EXCLUSIVE:Supply Chain Facing Major Problems As Chinese Factories Stop Credit
Consumer electronics, audio and appliance distributors are facing new supply issue with Chinese factories now demanding “cash up front”, at the same time under threat insurance Companies are refusing to insure retailers.
Another issue facing suppliers is that retailers such as Harvey Norman are preserving cash by demanding extended trading terms, they are also holding less stock in stores despite supply issues.
An investigation by ChannelNews has revealed that some distributors who in the past have been given credit by Chinese factories allowing them to sell on consignment with retailers such as Big W, David Jones and Myer are now having to pay up front. We have also been told by several Melbourne based suppliers that the new COVID-19 lockdown in Victoria is “worse than previous lockdown” and that consumers are now panicking about their future.
New payment terms by Chinese factories and retailers has resulted in some distributors losing shelf space at key retailers.
As one major distributor said, ‘Money talks Bullshit walks”.
“Factories in China are now demanding payment before a product is manufactured. If you can pay your products are shipped and one has supply” they added.
Sydney based distributors such as Laser Corporation who has seen an expansion of their product offering at the likes of Big W said that they are expanding their operations in China, with the recruitment of additional management.
“We are cashed up and we can pay for stock” said Laser Corporation CEO Chris Lau.
On the issue of sourcing and the dealing with Chinese manufacturers via a video call Lau said “We need to ensure quality as this is hard to do on a video call, we also need to constantly conduct compliance checks which is why we have expanded our Chinese operation”.
This week Laser Corporation announced that they had hired Liam O’Reilly, who will lead Laser’s China sourcing office. Previously he worked for Brisbane based Crest.
Another distributor who did not want to be named said “Cashed up distributors and those with strong balance sheets are set to do well as they will have stock and insurance cover, the issue is that several retailers are now coming under pressure, insurance Companies are refusing cover and we are facing new demands from the likes of Harvey Norman” they said.
QBE Insurance one of Australia’s largest insurers will no longer provide cover for distributors of struggling retailers Myer and David Jones after deeming the traditional department store sector too risky to insure.
In a letter from QBE Insurance to suppliers, the $13.2 billion insurer said it would no longer provide trade credit insurance for Myer and David Jones due to concerns the two retailers may not survive the COVID-19 crisis.
Paul Riachi the CEO of the Indi Group of Companies who also owns specialist audio and home entertainment stores in Victoria said, “We are having no problems with stock as we by majority deal with European suppliers”.
He claimed that brands such as Canton and Loewe were now sourcing components out of Taiwan while manufacturing in European Countries.
“What we are seeing is a significant downturn in Victoria.
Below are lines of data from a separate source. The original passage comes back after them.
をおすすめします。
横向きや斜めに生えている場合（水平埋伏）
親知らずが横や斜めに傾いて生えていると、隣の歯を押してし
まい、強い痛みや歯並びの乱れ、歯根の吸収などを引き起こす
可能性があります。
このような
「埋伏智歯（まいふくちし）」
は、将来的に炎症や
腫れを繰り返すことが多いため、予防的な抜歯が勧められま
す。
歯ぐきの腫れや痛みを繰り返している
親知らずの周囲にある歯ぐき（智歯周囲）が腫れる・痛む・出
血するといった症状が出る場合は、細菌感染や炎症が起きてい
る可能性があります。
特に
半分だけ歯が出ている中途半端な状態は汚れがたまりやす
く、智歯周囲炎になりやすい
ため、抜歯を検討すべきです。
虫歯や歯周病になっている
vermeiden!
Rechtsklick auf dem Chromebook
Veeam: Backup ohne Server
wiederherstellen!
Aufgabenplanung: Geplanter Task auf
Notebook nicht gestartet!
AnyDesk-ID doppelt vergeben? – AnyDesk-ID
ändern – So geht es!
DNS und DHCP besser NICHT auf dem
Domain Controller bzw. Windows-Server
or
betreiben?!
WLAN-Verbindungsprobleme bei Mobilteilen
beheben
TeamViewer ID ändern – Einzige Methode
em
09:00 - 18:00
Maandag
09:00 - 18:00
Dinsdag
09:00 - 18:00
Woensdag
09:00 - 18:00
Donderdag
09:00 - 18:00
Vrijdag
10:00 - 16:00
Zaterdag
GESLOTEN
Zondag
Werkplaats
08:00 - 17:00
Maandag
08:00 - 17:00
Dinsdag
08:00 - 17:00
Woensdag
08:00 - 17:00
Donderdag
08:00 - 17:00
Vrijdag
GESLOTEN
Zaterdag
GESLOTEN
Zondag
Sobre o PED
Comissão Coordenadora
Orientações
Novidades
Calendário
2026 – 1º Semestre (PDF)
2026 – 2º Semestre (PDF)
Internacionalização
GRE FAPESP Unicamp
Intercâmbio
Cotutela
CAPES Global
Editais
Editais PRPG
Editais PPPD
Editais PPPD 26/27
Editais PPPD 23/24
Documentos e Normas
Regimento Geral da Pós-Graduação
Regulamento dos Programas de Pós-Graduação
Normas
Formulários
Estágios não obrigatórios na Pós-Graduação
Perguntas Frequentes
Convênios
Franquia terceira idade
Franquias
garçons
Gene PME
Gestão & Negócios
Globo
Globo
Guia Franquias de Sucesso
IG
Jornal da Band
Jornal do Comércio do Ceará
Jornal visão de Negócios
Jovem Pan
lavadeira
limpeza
The second lockdown is not like the first. People fear for their future and we are not seeing the elevated demand that we saw with the first lockdown”.
ChannelNews understands that one global brand that is doing it tough is UK based Q Acoustics who has had problems prior to COVID-19 paying their Chinese factories.
Riachi who use to distribute the Q Acoustics brand said “We are not surprised to hear that Q Acoustics is struggling. We had major supply issues with this Company prior to COVID-19 and I suspect that several UK sound brands are going to face problems going forward as the UK market has been smashed by COVID-19 lockdowns”.